Given exercise
Set down each of the records below unchanged, line for line.
-=-=-
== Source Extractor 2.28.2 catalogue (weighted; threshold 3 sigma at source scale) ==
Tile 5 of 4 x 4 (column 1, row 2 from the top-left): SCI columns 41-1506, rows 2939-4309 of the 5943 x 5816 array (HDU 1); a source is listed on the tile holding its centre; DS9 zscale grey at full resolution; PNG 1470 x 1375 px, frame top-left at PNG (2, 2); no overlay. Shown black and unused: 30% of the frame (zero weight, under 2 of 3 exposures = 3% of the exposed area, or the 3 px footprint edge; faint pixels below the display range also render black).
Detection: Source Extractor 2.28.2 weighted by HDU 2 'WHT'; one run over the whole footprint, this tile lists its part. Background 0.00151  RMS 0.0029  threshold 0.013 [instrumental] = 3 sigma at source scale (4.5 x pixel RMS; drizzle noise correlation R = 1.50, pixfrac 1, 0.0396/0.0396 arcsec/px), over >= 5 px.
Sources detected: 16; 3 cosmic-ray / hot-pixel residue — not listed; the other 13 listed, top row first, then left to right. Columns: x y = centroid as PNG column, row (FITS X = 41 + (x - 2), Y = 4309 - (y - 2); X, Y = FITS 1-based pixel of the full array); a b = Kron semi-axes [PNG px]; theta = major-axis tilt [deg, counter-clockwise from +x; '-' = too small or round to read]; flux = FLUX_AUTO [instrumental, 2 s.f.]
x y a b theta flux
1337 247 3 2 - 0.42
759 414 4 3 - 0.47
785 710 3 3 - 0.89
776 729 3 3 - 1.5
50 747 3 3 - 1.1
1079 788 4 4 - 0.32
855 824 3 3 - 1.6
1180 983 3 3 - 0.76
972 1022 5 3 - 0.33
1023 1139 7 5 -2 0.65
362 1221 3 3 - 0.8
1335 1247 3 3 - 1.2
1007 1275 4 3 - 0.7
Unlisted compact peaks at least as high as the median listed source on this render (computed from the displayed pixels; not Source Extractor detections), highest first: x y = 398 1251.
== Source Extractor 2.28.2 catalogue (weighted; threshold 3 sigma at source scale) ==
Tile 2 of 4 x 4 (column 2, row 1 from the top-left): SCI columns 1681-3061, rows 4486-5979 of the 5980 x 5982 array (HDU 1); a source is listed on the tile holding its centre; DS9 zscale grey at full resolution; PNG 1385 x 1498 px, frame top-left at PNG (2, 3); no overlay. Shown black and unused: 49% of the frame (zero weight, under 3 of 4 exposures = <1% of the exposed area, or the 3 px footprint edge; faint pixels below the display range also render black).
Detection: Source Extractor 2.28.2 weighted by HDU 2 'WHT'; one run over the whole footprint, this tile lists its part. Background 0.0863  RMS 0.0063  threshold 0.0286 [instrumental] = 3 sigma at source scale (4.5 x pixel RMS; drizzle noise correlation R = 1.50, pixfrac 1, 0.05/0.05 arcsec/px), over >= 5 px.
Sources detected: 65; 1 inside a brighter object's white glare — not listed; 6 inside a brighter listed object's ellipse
-=-=-
Result below
== Source Extractor 2.28.2 catalogue (weighted; threshold 3 sigma at source scale) ==
Tile 5 of 4 x 4 (column 1, row 2 from the top-left): SCI columns 41-1506, rows 2939-4309 of the 5943 x 5816 array (HDU 1); a source is listed on the tile holding its centre; DS9 zscale grey at full resolution; PNG 1470 x 1375 px, frame top-left at PNG (2, 2); no overlay. Shown black and unused: 30% of the frame (zero weight, under 2 of 3 exposures = 3% of the exposed area, or the 3 px footprint edge; faint pixels below the display range also render black).
Detection: Source Extractor 2.28.2 weighted by HDU 2 'WHT'; one run over the whole footprint, this tile lists its part. Background 0.00151  RMS 0.0029  threshold 0.013 [instrumental] = 3 sigma at source scale (4.5 x pixel RMS; drizzle noise correlation R = 1.50, pixfrac 1, 0.0396/0.0396 arcsec/px), over >= 5 px.
Sources detected: 16; 3 cosmic-ray / hot-pixel residue — not listed; the other 13 listed, top row first, then left to right. Columns: x y = centroid as PNG column, row (FITS X = 41 + (x - 2), Y = 4309 - (y - 2); X, Y = FITS 1-based pixel of the full array); a b = Kron semi-axes [PNG px]; theta = major-axis tilt [deg, counter-clockwise from +x; '-' = too small or round to read]; flux = FLUX_AUTO [instrumental, 2 s.f.]
x y a b theta flux
1337 247 3 2 - 0.42
759 414 4 3 - 0.47
785 710 3 3 - 0.89
776 729 3 3 - 1.5
50 747 3 3 - 1.1
1079 788 4 4 - 0.32
855 824 3 3 - 1.6
1180 983 3 3 - 0.76
972 1022 5 3 - 0.33
1023 1139 7 5 -2 0.65
362 1221 3 3 - 0.8
1335 1247 3 3 - 1.2
1007 1275 4 3 - 0.7
Unlisted compact peaks at least as high as the median listed source on this render (computed from the displayed pixels; not Source Extractor detections), highest first: x y = 398 1251.
== Source Extractor 2.28.2 catalogue (weighted; threshold 3 sigma at source scale) ==
Tile 2 of 4 x 4 (column 2, row 1 from the top-left): SCI columns 1681-3061, rows 4486-5979 of the 5980 x 5982 array (HDU 1); a source is listed on the tile holding its centre; DS9 zscale grey at full resolution; PNG 1385 x 1498 px, frame top-left at PNG (2, 3); no overlay. Shown black and unused: 49% of the frame (zero weight, under 3 of 4 exposures = <1% of the exposed area, or the 3 px footprint edge; faint pixels below the display range also render black).
Detection: Source Extractor 2.28.2 weighted by HDU 2 'WHT'; one run over the whole footprint, this tile lists its part. Background 0.0863  RMS 0.0063  threshold 0.0286 [instrumental] = 3 sigma at source scale (4.5 x pixel RMS; drizzle noise correlation R = 1.50, pixfrac 1, 0.05/0.05 arcsec/px), over >= 5 px.
Sources detected: 65; 1 inside a brighter object's white glare — not listed; 6 inside a brighter listed object's ellipse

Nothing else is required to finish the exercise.